The Cycle of Poverty in Rural Kenya

The Cycle of Poverty in Rural Kenya

As a child in Lelmokwo, rural Kenya in the 80’s and 90’s, my mum had a neighbour, Marsalina come and help her with household chores; we were a large family of seven children including an uncle who lived with us. It was typical of Kenyan families at time and even now, to have large families and to live with extended family setting. Marsalina must have been in her 40s at the time. She had a basic education, grade 3 or 4, dropping out of primary school because her family did not have the financial resources to support her education.

I remember Marsalina’s daughter, Martha getting married, it must have been in the late 1980’s. Marta was in her late teens when she got married, which again was typical of rural Kenya girls who had not furthered their education. Like Marsalina, Martha dropped out of school after her primary education. Again, like Marsalina, Martha’s family did not have the financial resources to support her education. She had to seek casual employment to help with her family’s finances.

Martha has a son, Kiplagat. Kiplagat is in his early 20s. He like his grandmother and mother dropped out of school. He got to the equivalent of year 8 in Australia, 2 years into secondary school. This is not unique to Marsalina, Martha and Kiplagat, it is a story that is repeated in many families within the community.

 Kiplagat is hardworking, intelligent and a very quick learner. Kiplagat was one of the first employees of Lelmokwo Women’s Group’s footwear production enterprise.  This cycle of poverty must stop, otherwise there is little hope for future generations of Lelmokwo. Lelmokwo Women’s Group exists to take action and stop the cycle of poverty, so that the next generation and the generations to come are better off. And we are doing this by:

  • Introducing new skills and creating employment in the community so that the community is self-sustaining

  • Creating employment and therefore improving living conditions in the community so that the cycle of poverty from generation to generation is broken.

The Facts

Kenya has registered a decline in the poverty rate over the past decade. The absolute poverty rate declined from 46% in 2006 to 36% in 2016. But despite this impressive decline, the number of people living in poverty remains unchanged and considerably large mainly as a result of population growth which increased by 10 million or 28% over the same period. 
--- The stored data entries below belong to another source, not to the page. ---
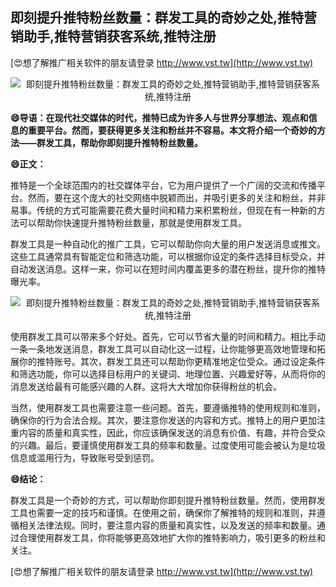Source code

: ## **即刻提升推特粉丝数量：群发工具的奇妙之处,推特营销助手,推特营销获客系统,推特注册**

[😍想了解推广相关软件的朋友请登录 http://www.vst.tw](http://www.vst.tw)

 <center><img src="https://vst.tw/MP4/tuiguang/png/5.png" alt="即刻提升推特粉丝数量：群发工具的奇妙之处,推特营销助手,推特营销获客系统,推特注册"></center>

**😄导语：在现代社交媒体的时代，推特已成为许多人与世界分享想法、观点和信息的重要平台。然而，要获得更多关注和粉丝并不容易。本文将介绍一个奇妙的方法——群发工具，帮助你即刻提升推特粉丝数量。**

**😄正文：**

推特是一个全球范围内的社交媒体平台，它为用户提供了一个广阔的交流和传播平台。然而，要在这个庞大的社交网络中脱颖而出，并吸引更多的关注和粉丝，并非易事。传统的方式可能需要花费大量时间和精力来积累粉丝，但现在有一种新的方法可以帮助你快速提升推特粉丝数量，那就是使用群发工具。

群发工具是一种自动化的推广工具，它可以帮助你向大量的用户发送消息或推文。这些工具通常具有智能定位和筛选功能，可以根据你设定的条件选择目标受众，并自动发送消息。这样一来，你可以在短时间内覆盖更多的潜在粉丝，提升你的推特曝光率。

 <center><img src="https://vst.tw/MP4/tuiguang/png/6.png" alt="即刻提升推特粉丝数量：群发工具的奇妙之处,推特营销助手,推特营销获客系统,推特注册"></center>

使用群发工具可以带来多个好处。首先，它可以节省大量的时间和精力。相比手动一条一条地发送消息，群发工具可以自动化这一过程，让你能够更高效地管理和拓展你的推特账号。其次，群发工具还可以帮助你更精准地定位受众。通过设定条件和筛选功能，你可以选择目标用户的关键词、地理位置、兴趣爱好等，从而将你的消息发送给最有可能感兴趣的人群。这将大大增加你获得粉丝的机会。

当然，使用群发工具也需要注意一些问题。首先，要遵循推特的使用规则和准则，确保你的行为合法合规。其次，要注意你发送的内容和方式。推特上的用户更加注重内容的质量和真实性，因此，你应该确保发送的消息有价值、有趣，并符合受众的兴趣。最后，要谨慎使用群发工具的频率和数量。过度使用可能会被认为是垃圾信息或滥用行为，导致账号受到惩罚。

**😄结论：**

群发工具是一个奇妙的方式，可以帮助你即刻提升推特粉丝数量。然而，使用群发工具也需要一定的技巧和谨慎。在使用之前，确保你了解推特的规则和准则，并遵循相关法律法规。同时，要注意内容的质量和真实性，以及发送的频率和数量。通过合理使用群发工具，你将能够更高效地扩大你的推特影响力，吸引更多的粉丝和关注。

[😍想了解推广相关软件的朋友请登录 http://www.vst.tw](http://www.vst.tw)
  • From a population of 45.4 million in 2016, about 16 million people in Kenya couldn’t afford to meet their basic needs, which includes food, non-food needs such as clothing and shelter.

  • About 14 million couldn’t meet their daily food requirements, while 4 million couldn’t buy food enough to meet their daily calorie intake even if they allocated their entire income to purchase food.

  • Kenya’s population is largely rural where there are few prospects of employment. Only 27.3 % of the population is urban (14,362,838 people in 2019)

  • The median age as of 2019 in Kenya is 19.1 years, compared to Australia where the median age in 2019 is 37.3 years and the USA’s median age as of 2018 is 38.2 years.

  • The bulk of Kenya’s population is young, 50% of the population is 19 years and under. The implication are dire, this means that these children, young men and women (50% of the population) will grow into working age and enter the workforce in an environment where there are no jobs and exacerbating poverty; adding to the already high population living in poverty.

Contrast with Australia’s population structure, with Australia having only 25% of the population 19 years and under. Australia’s structure is typical of developed countries. And for these countries, these means that the 19 years and under cohort will enter a workforce with ample job opportunities because there will be a vacuum left in the workplace by the large population leaving the workforce.